Da auch wir gerade kein 2 Gramm Gewicht zur Hand hatten, mussten wir ihm glauben. Von unserem ersten Safrankauf wussten wir in etwa, wieviel Safranfäden einem Gramm entsprechen, und die Menge auf der Waagschale schien uns plausibel.Es war auch nicht so wichtig, ob Menge und Preis stimmten, die Aktion an sich war den Preis wert.

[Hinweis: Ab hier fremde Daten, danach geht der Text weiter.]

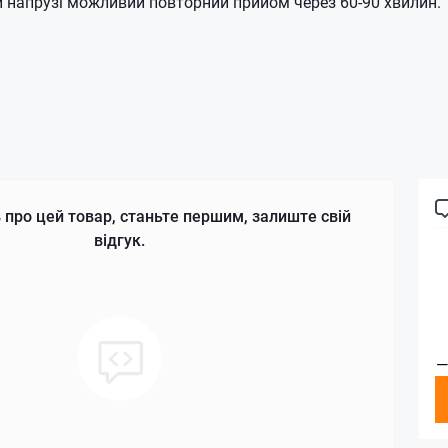
й напрузі можливий повторний прийом через 60-90 хвилин.
 про цей товар, станьте першим, залиште свій
відгук.
—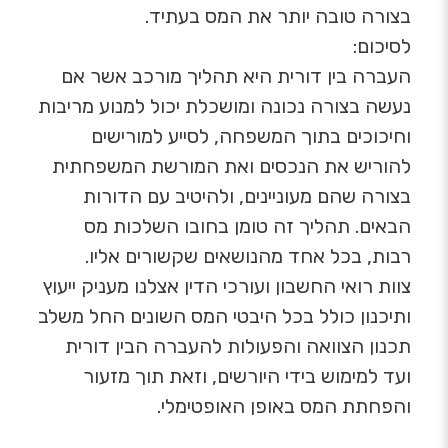
בצורה טובה יותר את המס בעתיד.
לסיכום:
העברה בין דורית היא תהליך מורכב אשר אם
נעשה בצורה נכונה ומושכלת יכול למנוע מריבות
וחיכוכים בתוך המשפחה, לסייע למורישים
להוריש את הנכסים ואת המורשת המשפחתית
בצורה שהם מעוניינים, ולהיטיב עם הדורות
הבאים. תהליך זה טומן בחובו השלכות מס
רבות, בכל אחד מהנושאים שקשורים אליו.
צוות רואי החשבון ועורכי הדין אצלנו מעניק ייעוץ
ותיכנון כולל בכל היבטי המס השונים החל משלב
תכנון הצוואה והפעולות להעברה הבין דורית
ועד למימוש בידי היורשים, וזאת תוך מזעור
והפחתת המס באופן האופטימלי.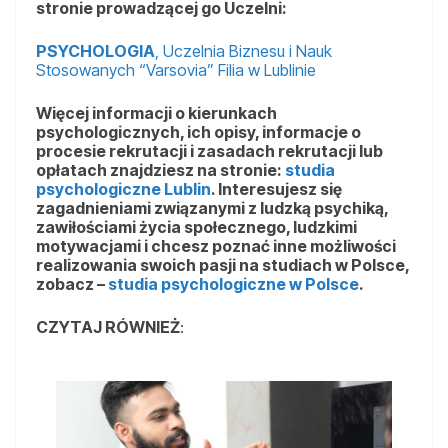
stronie prowadzącej go Uczelni:
PSYCHOLOGIA
, Uczelnia Biznesu i Nauk
Stosowanych “Varsovia” Filia w Lublinie
Więcej informacji o kierunkach
psychologicznych, ich opisy, informacje o
procesie rekrutacji i zasadach rekrutacji lub
opłatach znajdziesz na stronie:
studia
psychologiczne Lublin
. Interesujesz się
zagadnieniami związanymi z ludzką psychiką,
zawiłościami życia społecznego, ludzkimi
motywacjami i chcesz poznać inne możliwości
realizowania swoich pasji na studiach w Polsce,
zobacz –
studia psychologiczne w Polsce
.
CZYTAJ RÓWNIEŻ
:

Nachdem der Handel geschlossen war, verabschiedeten wir uns und suchten einen Weg zurück zu der Strasse, die wir gekommen waren. Dabei stießen wir auf eine offenbar frisch asphaltierte Strasse, wo eigentlich nur eine schwierige Piste abzweigen sollte. Die Gelegenheit, auf anderem Weg wieder hinunter ins Tal zu kommen, anstatt 50 km auf der gleichen Strasse zurück zu fahren, ließen wir nicht ungenutzt, in der Hoffnung, dass die Strasse auch tatsächlich durchgängig neu ausgebaut war. Sie war es und führte uns in vielen Serpentinen hinunter, ohne uns jedoch auch nur eine Gelegenheit zu geben, die Strasse zu verlassen, um einen Übernachtungsplatz zu suchen. Kurz bevor wir in Aoulouz wieder die Hauptstrasse erreichten, wurden wir dann mit einem wunderbaren Platz am Ufer eines großen Stausees entschädigt. Zwischen blühenden Oleanderbüschen fanden wir eine ruhige Stelle, an der auch wir uns ein Bad im klaren Wasser gönnen konnten.

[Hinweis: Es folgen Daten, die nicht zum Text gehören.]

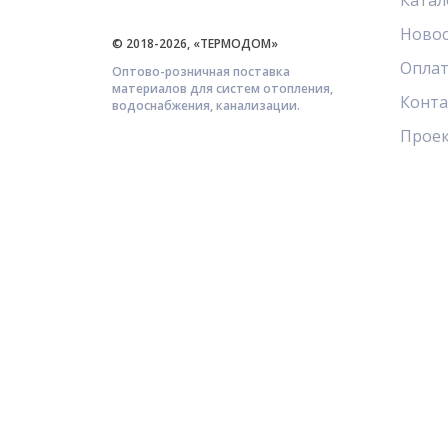
Катал
Ново
© 2018-2026, «ТЕРМОДОМ»
Оплат
Оптово-розничная поставка
материалов для систем отопления,
Конт
водоснабжения, канализации.
Прое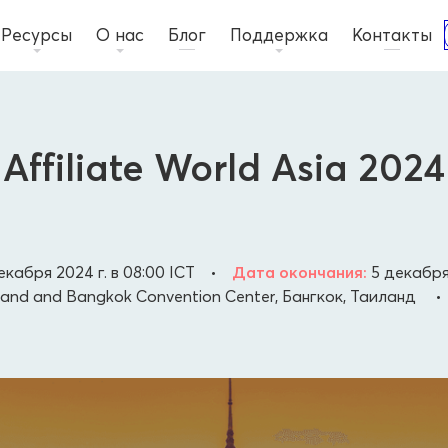
Ресурсы
О нас
Блог
Поддержка
Контакты
Affiliate World Asia 2024
екабря 2024 г. в 08:00
ICT
•
Дата окончания:
5 декабря 
and and Bangkok Convention Center, Бангкок, Таиланд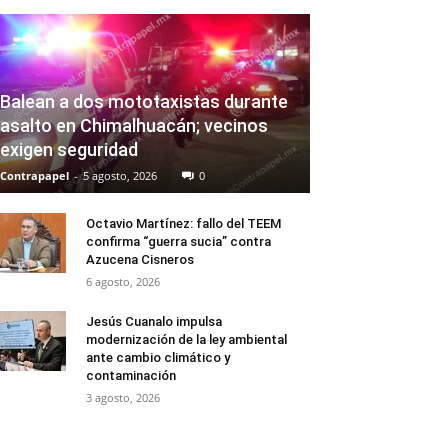
Balean a dos mototaxistas durante
asalto en Chimalhuacán; vecinos
exigen seguridad
Contrapapel
-
5 agosto, 2026
0
Octavio Martínez: fallo del TEEM
confirma “guerra sucia” contra
Azucena Cisneros
6 agosto, 2026
Jesús Cuanalo impulsa
modernización de la ley ambiental
ante cambio climático y
contaminación
3 agosto, 2026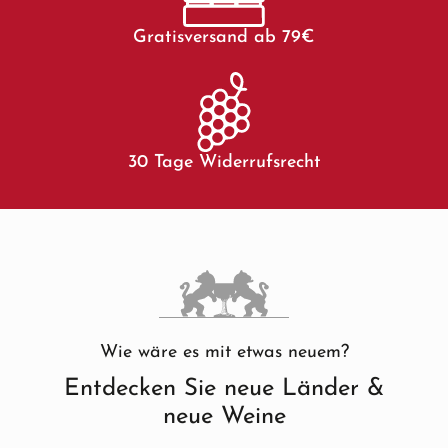
Gratisversand ab 79€
30 Tage Widerrufsrecht
Wie wäre es mit etwas neuem?
Entdecken Sie neue Länder &
neue Weine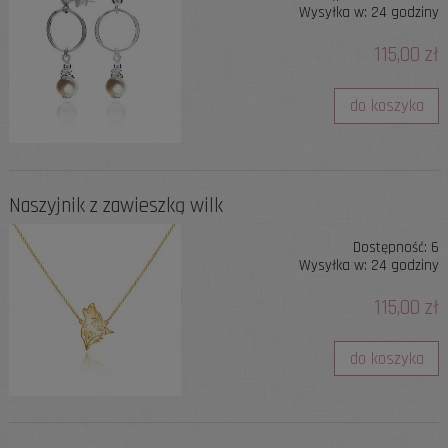
Wysyłka w:
24 godziny
115,00 zł
do koszyka
Naszyjnik z zawieszką wilk
Dostępność:
6
Wysyłka w:
24 godziny
115,00 zł
do koszyka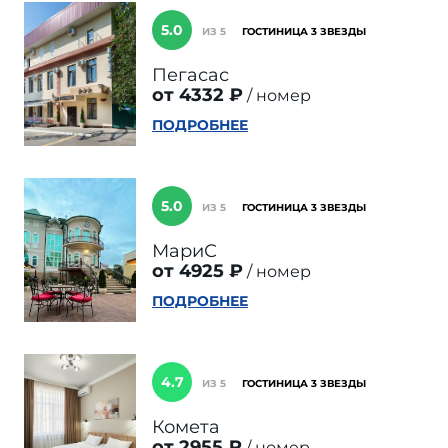
5.0
ИЗ 5
ГОСТИНИЦА 3 ЗВЕЗДЫ
Пегасас
от 4332 ₽
номер
ПОДРОБНЕЕ
5.0
ИЗ 5
ГОСТИНИЦА 3 ЗВЕЗДЫ
МариС
от 4925 ₽
номер
ПОДРОБНЕЕ
4.7
ИЗ 5
ГОСТИНИЦА 3 ЗВЕЗДЫ
Комета
от 2955 ₽
номер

Bis zum folgenden Nachmittag blieben wir hier. Für Abwechslung sorgten eine Ziegenherde, ein paar nette Mädchen mit ihrem Vater und 2 Jugendliche, die unbedingt ein Foto von sich vor dem Wohnmobil haben wollten. Dann ging’s zurück nach Taliouine.

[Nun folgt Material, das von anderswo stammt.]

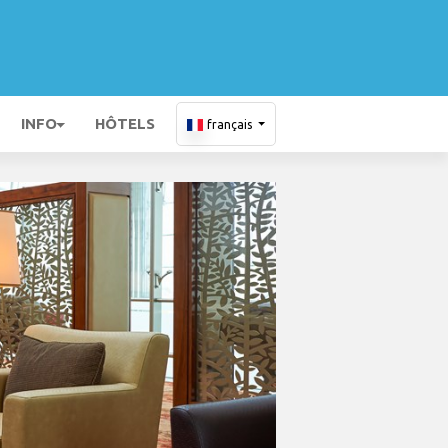
INFO
HÔTELS
français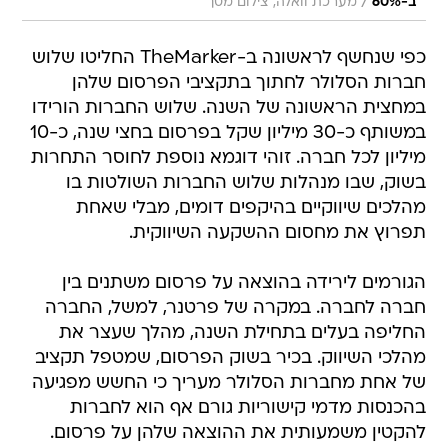
/
ב-60%
מערכת וואלה, צילום מסך
כפי שנחשף לראשונה ב-TheMarker החליטו שלוש
חברות הסלולר לחתוך בתקציבי הפרסום שלהן
במחצית הראשונה של השנה. שלוש החברות הורידו
במשותף כ-30 מיליון שקל בפרסום בחצי שנה, כ-10
מיליון לכל חברה. זוהי דוגמא נוספת לחוסר התחרות
בשוק, שבו מנהלות שלוש החברות השולטות בו
מהלכים שיווקיים בהיקפים דומים, מבלי שאחת
תפרוץ את מחסום ההשקעה השיווקית.
הגורמים לירידה בהוצאה על פרסום משתנים בין
חברה לחברה. במקרה של פרטנר, למשל, החברה
החליפה בעלים בתחילת השנה, מהלך שעצר את
מהלכי השיווק. בכיר בשוק הפרסום, שמטפל תקציב
של אחת מחברות הסלולר מעריך כי החשש מפגיעה
בהכנסות מדמי קישוריות גורם אף הוא לחברות
להקטין משמעותית את ההוצאה שלהן על פרסום.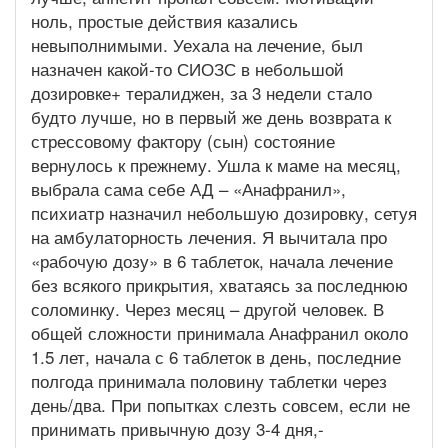
ноль, простые действия казались
невыполнимыми. Уехала на лечение, был
назначен какой-то СИОЗС в небольшой
дозировке+ тералиджен, за 3 недели стало
будто лучше, но в первый же день возврата к
стрессовому фактору (сын) состояние
вернулось к прежнему. Ушла к маме на месяц,
выбрала сама себе АД – «Анафранил»,
психиатр назначил небольшую дозировку, сетуя
на амбулаторность лечения. Я вычитала про
«рабочую дозу» в 6 таблеток, начала лечение
без всякого прикрытия, хватаясь за последнюю
соломинку. Через месяц – другой человек. В
общей сложности принимала Анафранил около
1.5 лет, начала с 6 таблеток в день, последние
полгода принимала половину таблетки через
день/два. При попытках слезть совсем, если не
принимать привычную дозу 3-4 дня,-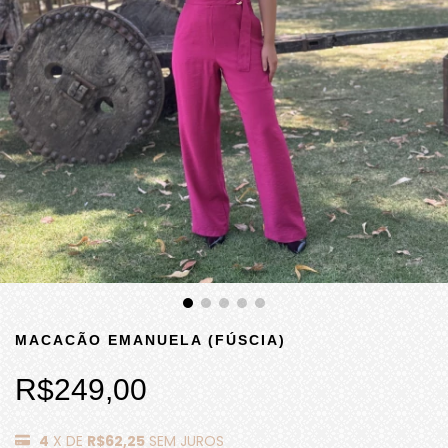
MACACÃO EMANUELA (FÚSCIA)
R$249,00
4
X DE
R$62,25
SEM JUROS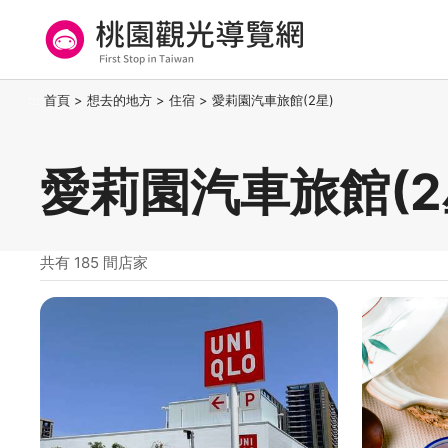
跳
到
主
要
桃園觀光導覽網
:::
首頁
>
想去的地方
>
住宿
>
愛莉園汽車旅館(2星)
內
容
區
愛莉園汽車旅館(2
塊
共有 185 間店家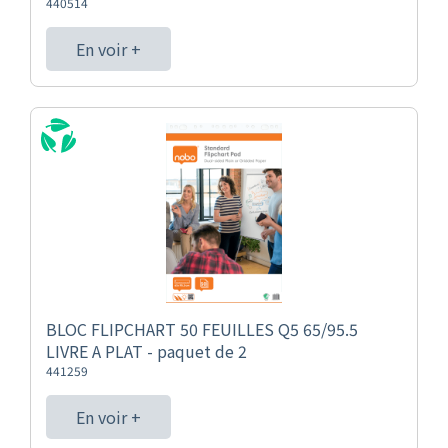
440514
En voir +
BLOC FLIPCHART 50 FEUILLES Q5 65/95.5
LIVRE A PLAT - paquet de 2
441259
En voir +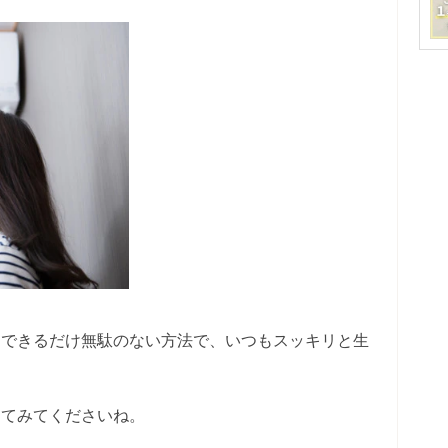
。できるだけ無駄のない方法で、いつもスッキリと生
ってみてくださいね。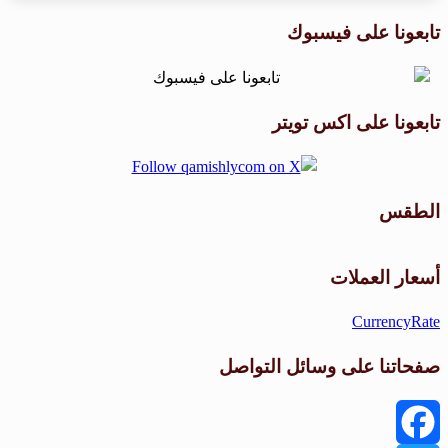
تابعونا على فيسبوك
تابعونا على اكس تويتر
الطقس
طقس القامشلي
أسعار العملات
CurrencyRate
صفحاتنا على وسائل التواصل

Diesmal hielten wir in der Stadt an, bummelten die Hauptstrasse entlang und tranken einen Kaffee in einem der vielen Strassencafés, die in Marokko in keinem Ort fehlen. Für die Nacht fuhren wir dann wieder zu dem uns schon bekannten Campingplatz hinaus. Wir wollten noch eine Nacht bleiben, um am nächsten Morgen den hiesigen Souk zu besuchen, der der wichtigste Handelsplatz für den Safran aus der Region sein sollte. Vielleicht hatten wir ja dieses Mal Glück.